One year into a landmark diabetes monitoring program, hemoglobin A1c test results are streaming from New York City laboratories into the city's health department and, in a sampling of cases, on to medical directors for distribution to clinicians.
City health officials, in the meantime, are working with a national advisory group of diabetes experts to analyze the data in the city's novel A1c registry—900,000 A1c test results covering 600,000 individuals, as of last month—and to design subsequent interventions.
The registry, which was launched in January 2006, is being watched by health officials across the country who want to reduce diabetes complications and control what they increasingly view as one of their largest public health crises.
The New York City program mandates that laboratories already reporting communicable diseases must also report results of hemoglobin A1c tests directly to the city's Department of Health and Mental Hygiene.
As the program develops, the health department plans to routinely provide information to clinicians on their patients with diabetes and offer services and interventions to patients with poor glycemic control.
“The essence [is] to have it be more than just a surveillance system,” said Dr. Diana Berger, who is the medical director of the city's Diabetes Prevention and Control Program.
“We already have a robust system to establish the prevalence of diabetes,” she said. “We wanted a two-pronged initiative: Surveillance plus some sort of intervention.”
For now, in a pilot phase of the program, the city has begun sending quarterly reports to medical directors of seven practices in Manhattan and the South Bronx.
The medical directors are then responsible for distributing the practice reports—which list patients stratified by A1c levels—to the 274 clinicians in the practices, Dr. Berger said.
The city plans to expand the pilot project to cover all of the South Bronx (approximately 100 practices) this summer, followed by other high-risk neighborhoods later in the year—a roll-out that officials hope will be helpful for fine-tuning reports and eventually designing interventions.
Interpreting the growing body of registry data, in the meantime, has been a significant undertaking.
Test results come in with the patient's full name, date of birth, and address, as well as the date the test was taken and the name and location of the ordering facility and clinician.
This information may be enough for providing profiles to providers, but it's probably not enough to fully understand the epidemic and design optimal interventions, Dr. Berger said.
“The problem is, there's no diagnostic code attached to [the results],” she said. “We don't know whether a patient has diabetes or not [or what type of diabetes it is]. … The database needs a lot of cleaning [and interpretation]—it's a complex process.”
Also complicating the analysis is the fact that the registry, by including all hemoglobin A1c test results, captures tests used for diabetes screening as well as for monitoring, Dr. Berger said.
“There's a current practice of using A1c to screen for diabetes,” even though it's not recommended by the American Diabetes Association, she said. “We're estimating that anywhere from 10% to 20% of the A1c results [coming in] are for screening purposes. … We need to be able to wean these out.”
Another unanswered question is how much hemoglobin A1c testing is left out of the registry.
As of last month, almost three-fourths of the clinical laboratories required to report all results of blood test hemoglobin A1c—28 of 38 labs—are now doing so.

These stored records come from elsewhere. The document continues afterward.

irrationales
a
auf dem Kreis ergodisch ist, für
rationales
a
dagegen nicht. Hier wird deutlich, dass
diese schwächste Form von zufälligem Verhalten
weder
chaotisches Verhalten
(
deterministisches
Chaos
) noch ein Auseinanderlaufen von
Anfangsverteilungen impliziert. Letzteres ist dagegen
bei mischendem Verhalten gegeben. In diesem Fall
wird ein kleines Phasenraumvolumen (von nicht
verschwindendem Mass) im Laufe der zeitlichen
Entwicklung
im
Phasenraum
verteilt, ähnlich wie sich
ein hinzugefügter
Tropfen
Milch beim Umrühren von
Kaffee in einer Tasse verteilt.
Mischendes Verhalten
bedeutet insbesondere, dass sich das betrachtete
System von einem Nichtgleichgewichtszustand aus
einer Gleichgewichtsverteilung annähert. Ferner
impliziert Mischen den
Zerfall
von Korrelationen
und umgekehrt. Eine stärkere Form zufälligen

Dr. Berger said she anticipates that 100% of laboratories will be reporting test results shortly.
The registry does not, however, include results obtained in office laboratories. Dr. Zachary Bloomgarden of Mount Sinai School of Medicine, New York, said his practice is excluded from the program because he does blood draws and A1c testing right in his office lab.
Dr. Bloomgarden said he doesn't “have any real sense” of how many other practices perform in-office A1c testing, and Dr. Berger said she's actively seeking an answer to that question.
“I'm in the process of studying that, trying to get a sense of what we're missing,” Dr. Berger said.
Some practices, she said, utilize finger-stick A1c testing to be able to present results immediately to patients, “but just anecdotally, I know that some robust endocrinology practices don't actually trust their figures from the A1c machines and will also get a [blood] draw.”
Dr. Berger said that she hopes to release the first “surveillance report”—a description, in essence, of all the data in the registry—later this spring, after she and others involved in the program have finished analyzing the data with the help of the advisory group.